[Task goal] Copy the records below in full and leave every image out of the copy.

[Extracted information]
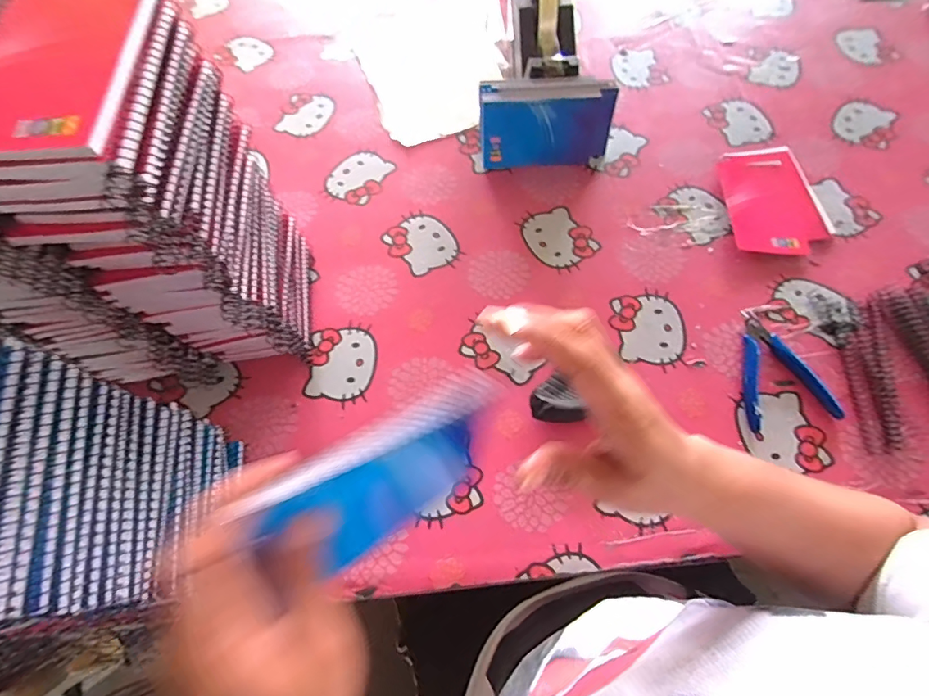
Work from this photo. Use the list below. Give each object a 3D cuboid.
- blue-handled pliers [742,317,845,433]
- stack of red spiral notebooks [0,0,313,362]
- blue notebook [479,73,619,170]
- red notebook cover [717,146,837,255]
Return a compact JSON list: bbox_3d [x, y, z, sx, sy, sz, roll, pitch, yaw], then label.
[{"bbox_3d":[0.306,0.022,0.454,0.086,0.013,0.108,-7,65,-1],"label":"blue-handled pliers"},{"bbox_3d":[-0.216,-0.093,0.368,0.103,0.275,0.159,-8,65,-2],"label":"stack of red spiral notebooks"},{"bbox_3d":[0.096,-0.263,0.539,0.148,0.093,0.019,-2,42,4],"label":"blue notebook"},{"bbox_3d":[0.356,-0.177,0.534,0.107,0.013,0.150,-3,65,0],"label":"red notebook cover"}]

[Result for this exercise]
Work from this photo. Use the list below. Give each object a 3D cuboid.
- blue-handled pliers [742,317,845,433]
- stack of red spiral notebooks [0,0,313,362]
- blue notebook [479,73,619,170]
- red notebook cover [717,146,837,255]
Return a compact JSON list: bbox_3d [x, y, z, sx, sy, sz, roll, pitch, yaw], then label.
[{"bbox_3d":[0.306,0.022,0.454,0.086,0.013,0.108,-7,65,-1],"label":"blue-handled pliers"},{"bbox_3d":[-0.216,-0.093,0.368,0.103,0.275,0.159,-8,65,-2],"label":"stack of red spiral notebooks"},{"bbox_3d":[0.096,-0.263,0.539,0.148,0.093,0.019,-2,42,4],"label":"blue notebook"},{"bbox_3d":[0.356,-0.177,0.534,0.107,0.013,0.150,-3,65,0],"label":"red notebook cover"}]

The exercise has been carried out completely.